Sciopero della fame – Un’attivista palestinese riflette sui 33 giorni di sciopero che condusse il padre 37 anni fa all’interno delle carceri israeliane.
Foto copertina: Ismail Abusalama e i suoi compagni riuscirono a sopravvivere al calvario, perché erano convinti che “la loro causa era giusta”.
30 MAY 2017 – Shahd Abusalama (*)
Circa 1500 prigionieri politici palestinesi hanno raggiunto il loro trentanovesimo giorno di sciopero della fame all’interno delle carceri israeliane. I prigionieri richiedono alcuni dei fondamentali diritti dell’uomo, come la possibilità di ricevere visite dai propri familiari due volte al mese.
I prigionieri palestinesi condussero scioperi della fame come metodo di protesta non violenta sin dal 1968, dopo l’occupazione da parte di Israele dei rimanenti territori palestinesi della West Bank, di Gerusalemme est e della striscia di Gaza. Alcuni di questi scioperi ottennero con successo gli esiti sperati, altri invece fallirono.
Qui, l’attivista e scrittrice Shahd Abusalama riflette sull’esperienza del padre, che partecipò, circa quarant’anni fa, a uno sciopero della fame collettivo dentro una prigione israeliana.
“Se non avessimo resistito, attraverso gli scioperi della fame collettivi, saremmo ancora ridotti come degli schiavi, nel Medioevo”,
Questo è ciò che mio padre Ismail mi disse in una chiamata via Skype, dopo che insistetti perché mi raccontasse le memorie dei suoi trentatré giorni di digiuno, durante il leggendario sciopero della fame di “Nafha”, a cui partecipò trentasette anni prima.
I suoi ricordi risuonavano in modo tremendamente vivido e dettagliato nonostante fossero lontani. I suoi occhi erano fissi sul soffitto della sua camera nella casa a Gaza, mentre si tormentava il mento come se stesse rivivendo ciò che stava raccontando. Il linguaggio del suo corpo evocava un’ansia repressa.
Nel 1980, il mio papà, allora ventisettenne, era nelle carceri israeliane da 10 anni, che sembravano banali rispetto alle sette condanne a vita che gli erano state inflitte per la sua affiliazione al gruppo del Fronte Popolare per la Liberazione del Palestinese (PFLP)

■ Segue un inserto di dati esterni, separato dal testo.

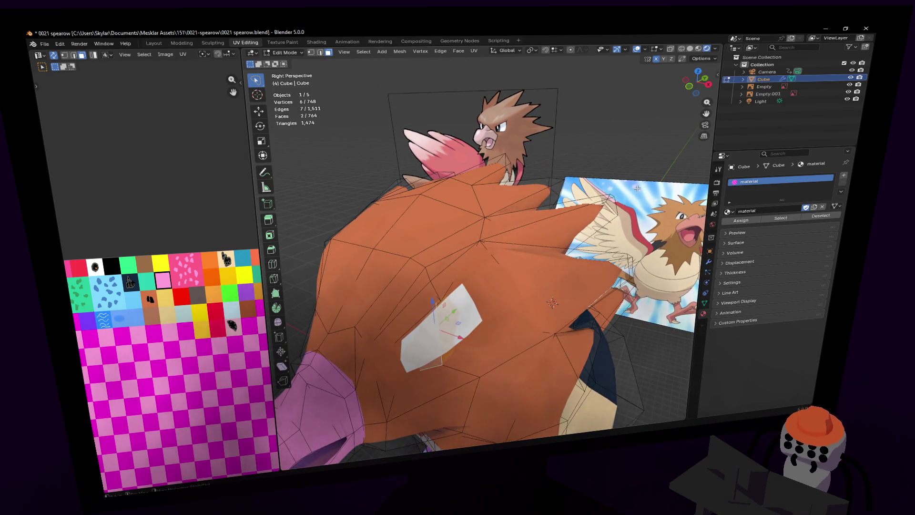
middle_drag(634, 188, 596, 195)
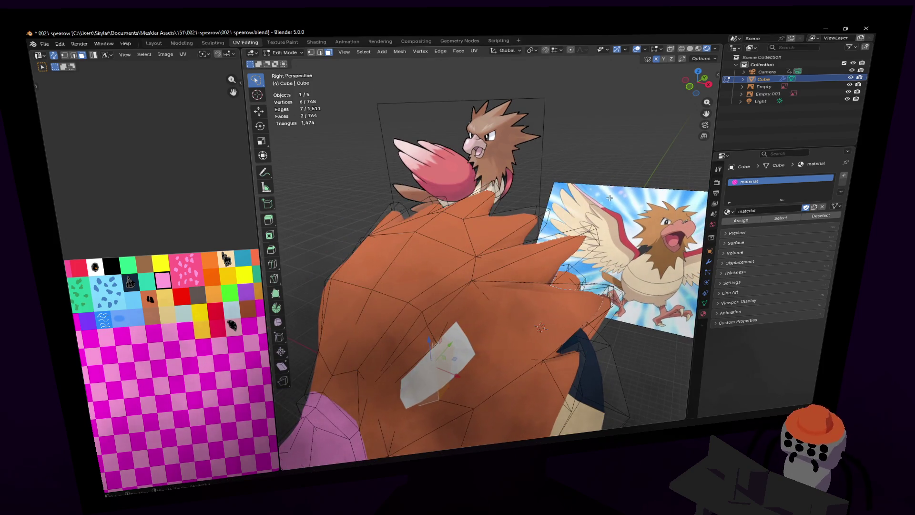
- Raise a crest face along the Z axis
key(shift+grave)
key(w)
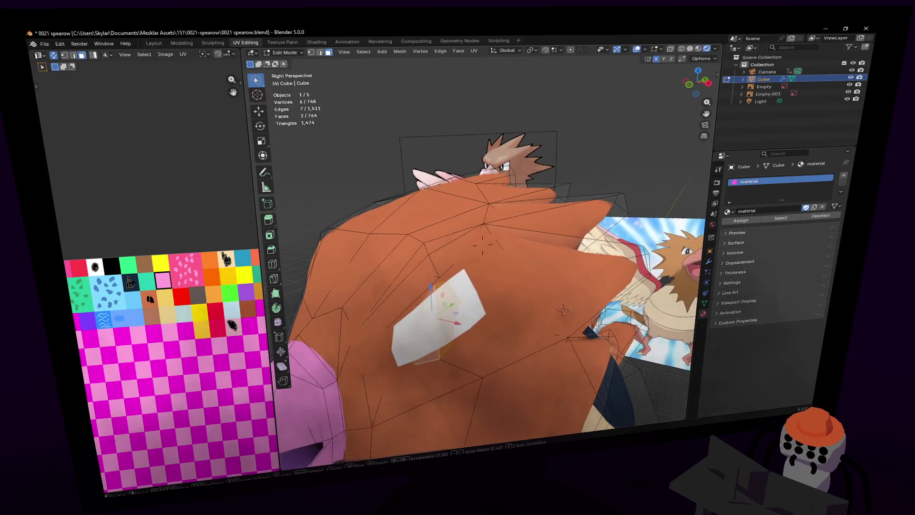
key(s)
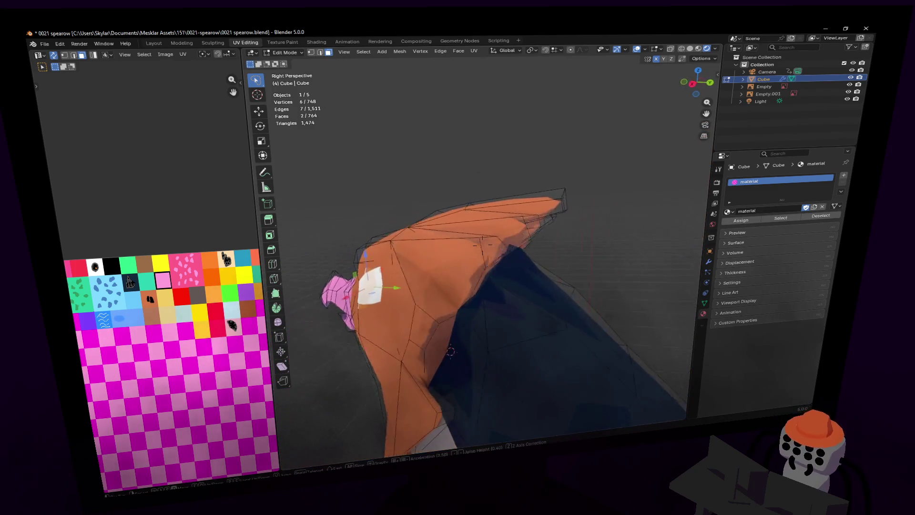
click(508, 188)
key(g)
key(z)
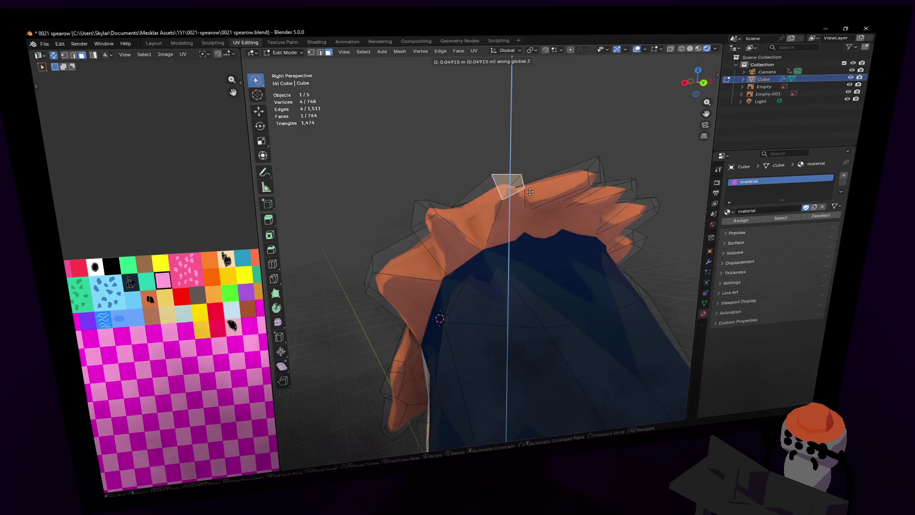
click(530, 191)
key(shift+grave)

Avrebbe definitivamente terminato i suoi giorni nelle carceri israeliane, se non avesse fatto parte dello scambio dei prigionieri del 1985 – Approfondimento (accordo Jibril). Lui fu infatti uno degli 80 prigionieri politici palestinesi che furono trasferiti dalla nuova prigione di Nafha, nel Naqab (Negev) in cui le condizioni di vita erano estremamente dure.
“Dopo nove giorni dall’inizio del nostro sciopero, 26 dei nostri compagni furono rinchiusi a forza all’interno di gabbie di ferro in un furgone, intossicati con il gas, e portati in quello che sembrava essere un viaggio della morte verso un luogo ignoto”
Ismail Abusalama, ex- scioperante palestinese
“Era una prigione nel deserto, ricordava mio padre – mille metri sopra il livello del mare – “ciò significava che era di un caldo infernale d’estate e freddissimo d’inverno”.
“Era formata da celle strette che non vedevano il sole, ciascuna con una minuscola finestrella rettangolare semiaperta, appena sotto il soffitto e una porta di metallo con una fessura esterna controllata dalle guardie carcerarie.”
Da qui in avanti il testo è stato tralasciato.